** Task **
In the text about the beer boot below, write out the passage word for word from "During my military" to "to slip on.".

** Text section **
[Start of Attachment]
During my military days in Germany, there was a fair amount of having a beer or two at lunch.  If it was a going-away for someone – and those were legion – it was not uncommon to whip a boot out.  Not a leather boot, but one made of clear glass, big enough for someone with a petite foot to slip on.

The tradition of the boot is:  The barkeep fills it with beer and the boot is passed around a long crowded table of well-wishers.  The object is to A) Party, but also B) Finish the last swallow of beer which forces the person before you to pay for another boot.  Nobody wanted to get stuck with a boot bill, so when there wasn’t much beer left, people worked a little harder to finish it off.

Only one problem.  The boot has a built-in calamity.  Depending on how you tip that last bit of brew, there can be a backwash backdraft effect.  It is fairly easy to accidentally introduce an air pocket into the toe portion which then forcefully blows beer up all over you and your crisp uniform.
[End of Attachment]
** Provided data **
[Start of Attachment]
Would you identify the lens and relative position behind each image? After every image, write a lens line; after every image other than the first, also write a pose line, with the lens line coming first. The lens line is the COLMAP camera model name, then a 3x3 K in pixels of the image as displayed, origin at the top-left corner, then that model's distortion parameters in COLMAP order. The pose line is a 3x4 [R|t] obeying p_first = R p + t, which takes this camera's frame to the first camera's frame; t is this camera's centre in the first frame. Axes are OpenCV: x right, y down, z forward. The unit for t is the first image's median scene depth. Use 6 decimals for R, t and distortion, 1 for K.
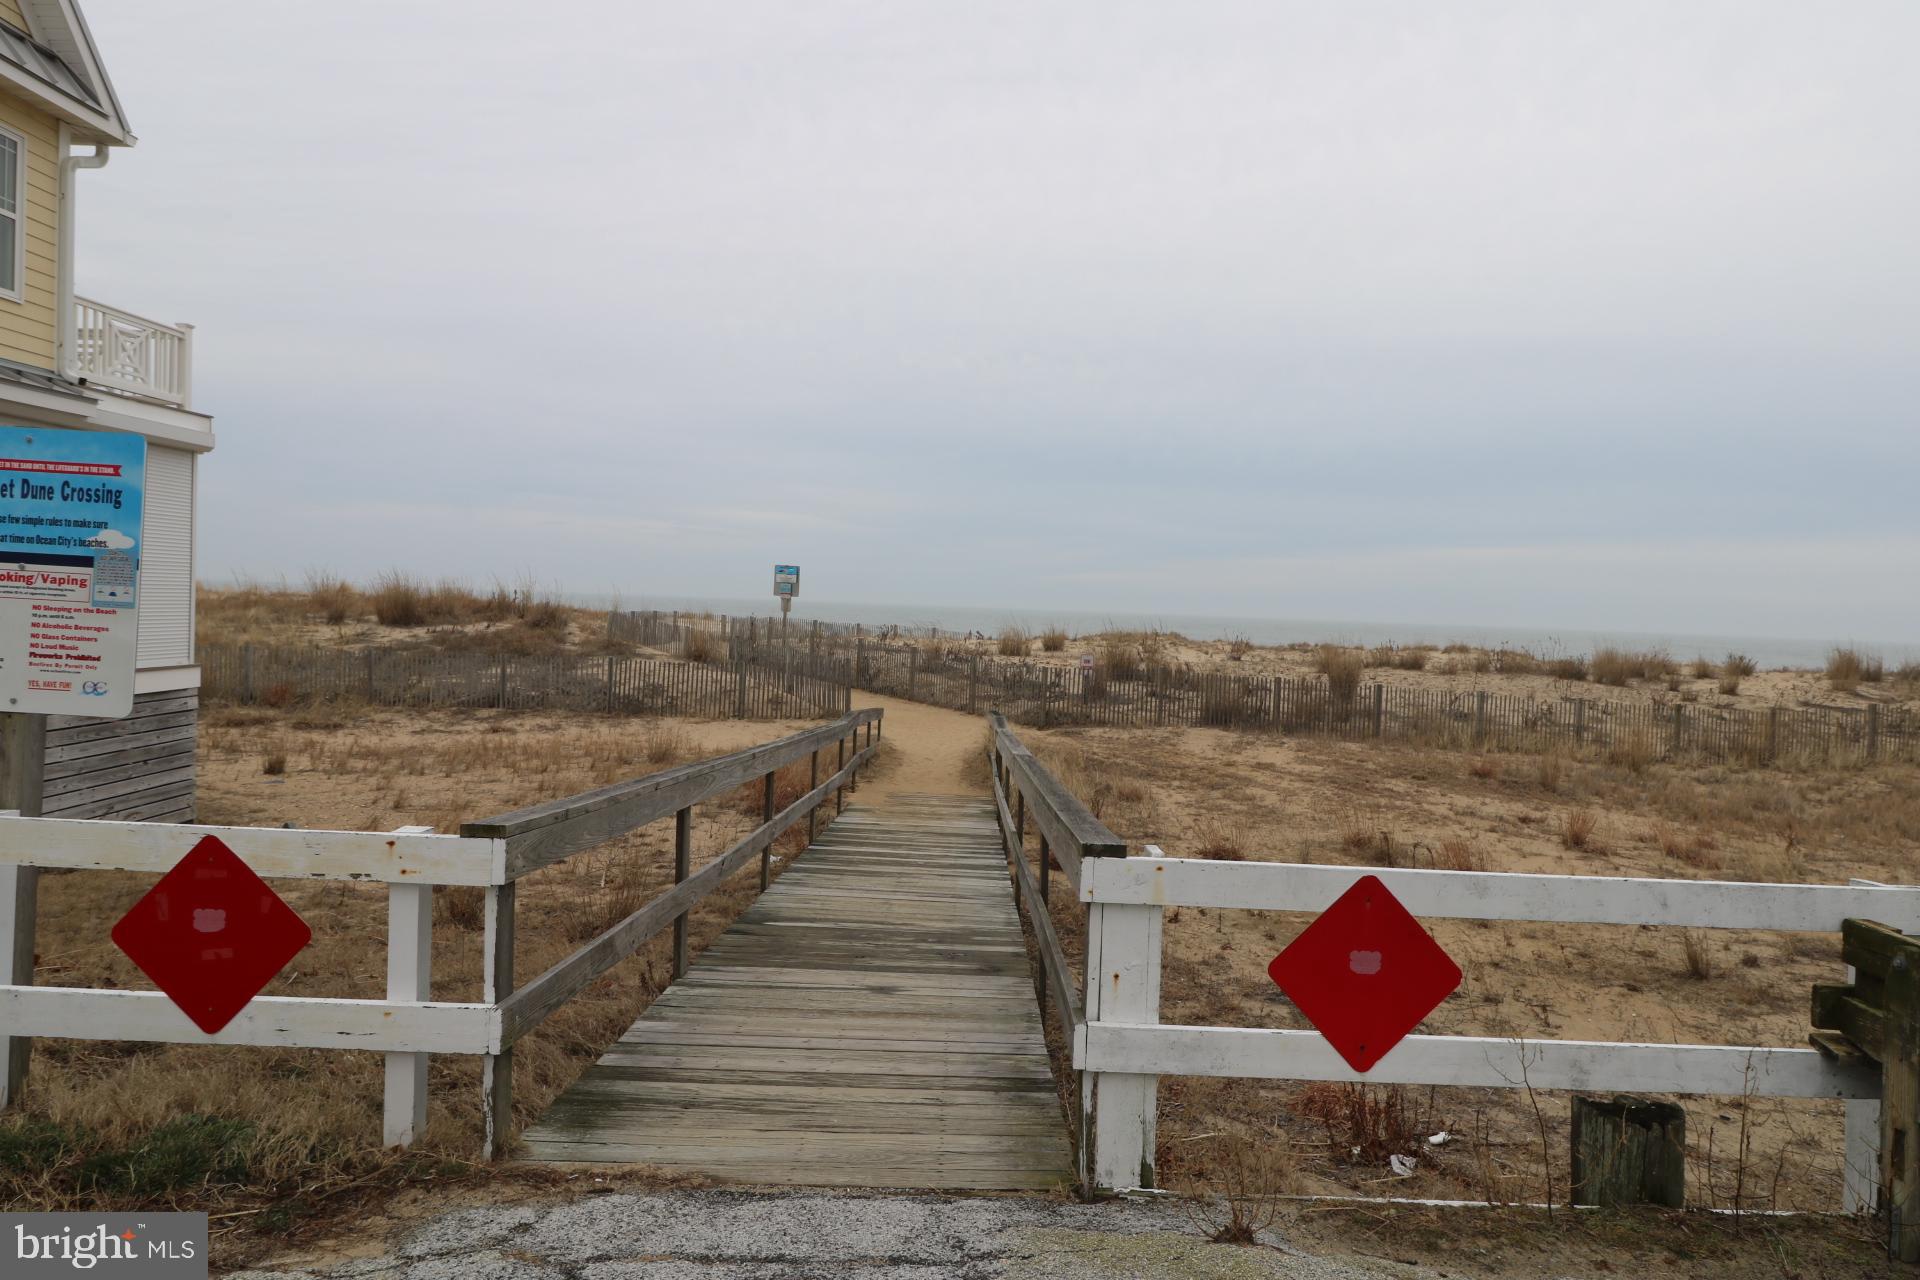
lens RADIAL K [[1089.4, 0, 962.8], [0, 1089.4, 637.6], [0, 0, 1]] dist [-0.002394, -0.006269]
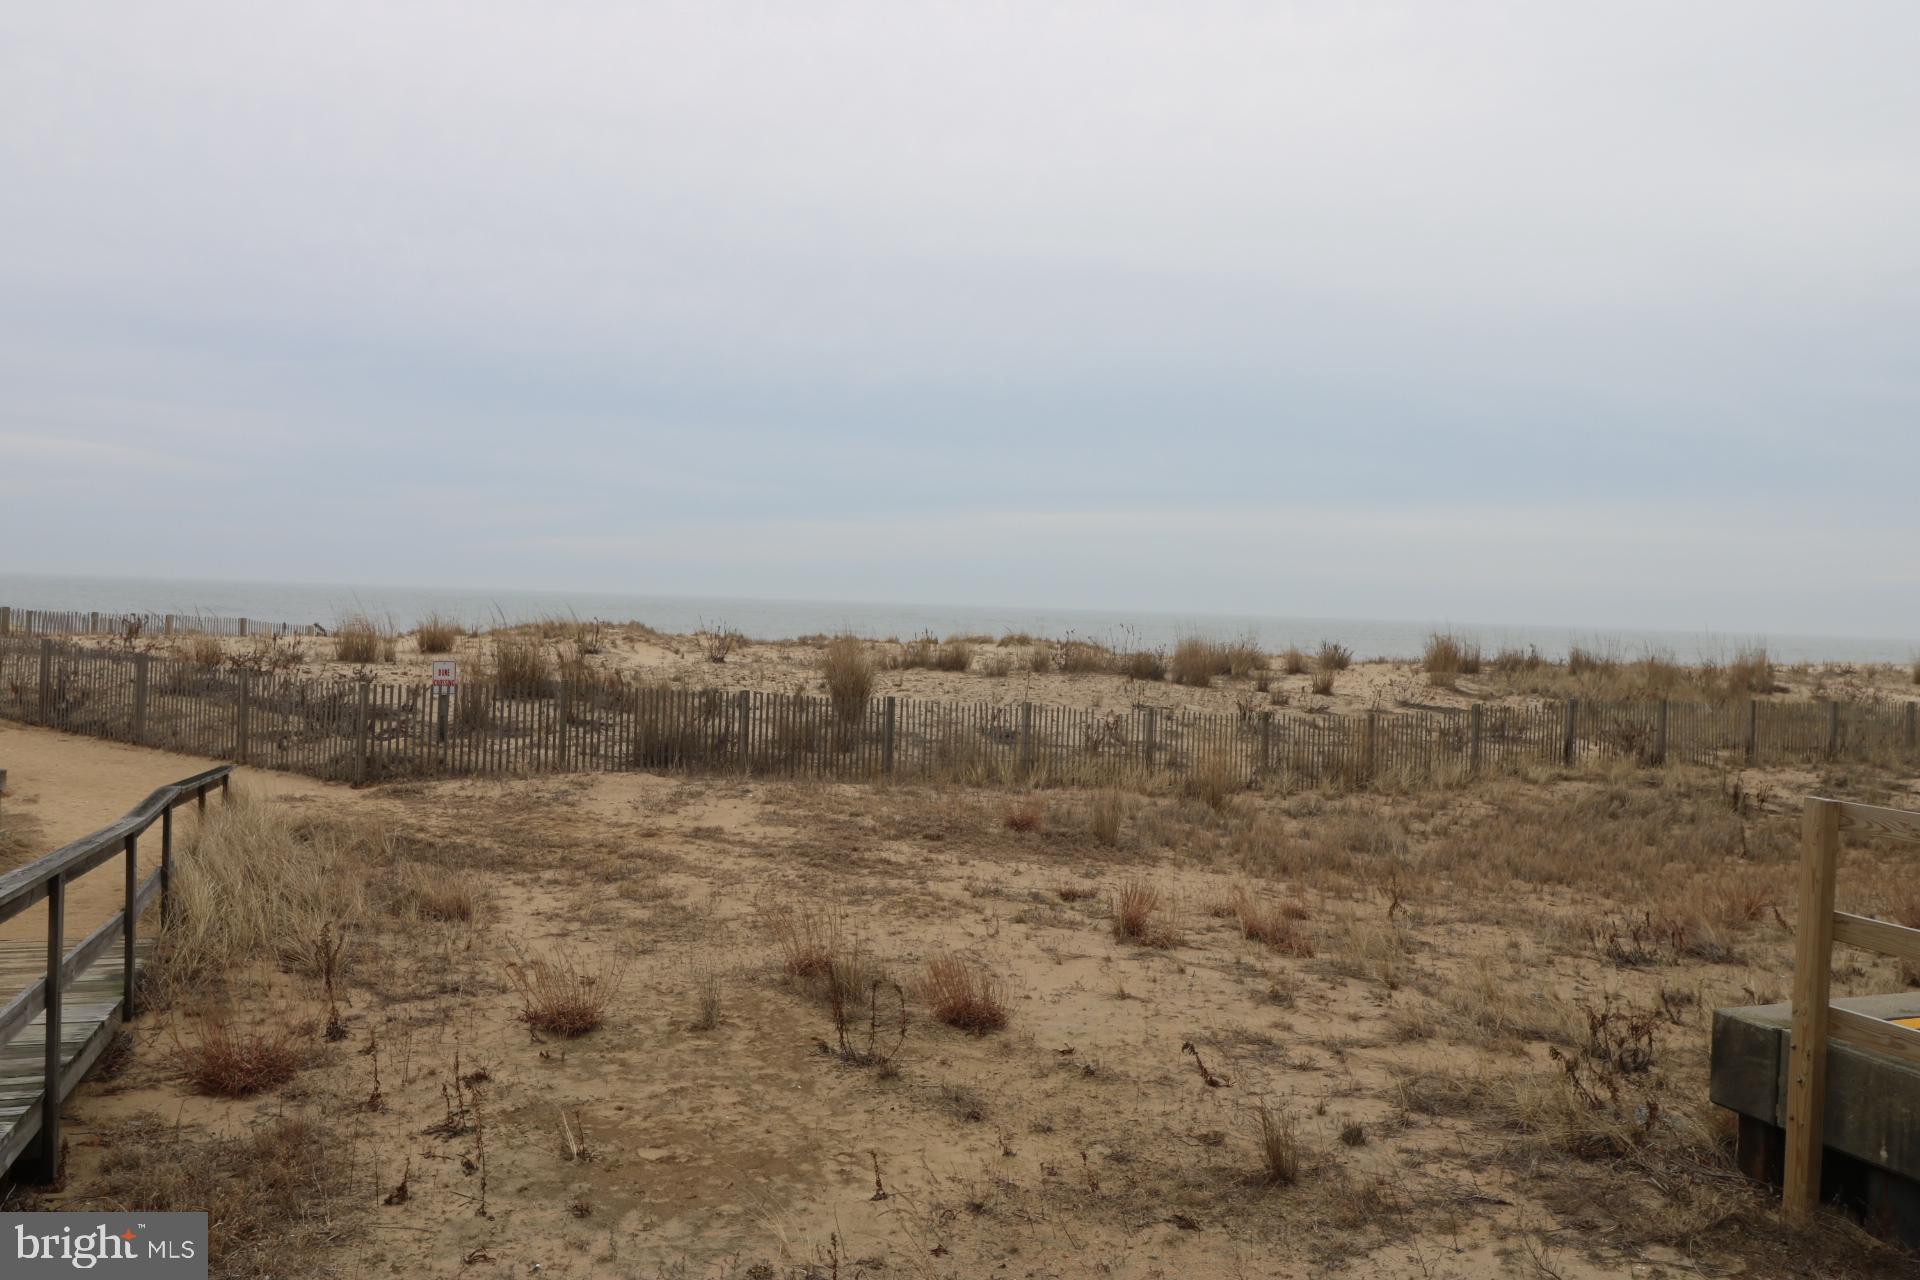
lens RADIAL K [[1492.6, 0, 956.8], [0, 1492.6, 642.8], [0, 0, 1]] dist [0.023183, -0.013420]
pose [[0.931002, -0.015007, 0.364705, 0.093046], [0.011353, 0.999862, 0.012161, -0.002062], [-0.364837, -0.007181, 0.931044, 0.129214]]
[End of Attachment]
** Solution for this task **
During my military days in Germany, there was a fair amount of having a beer or two at lunch.  If it was a going-away for someone – and those were legion – it was not uncommon to whip a boot out.  Not a leather boot, but one made of clear glass, big enough for someone with a petite foot to slip on.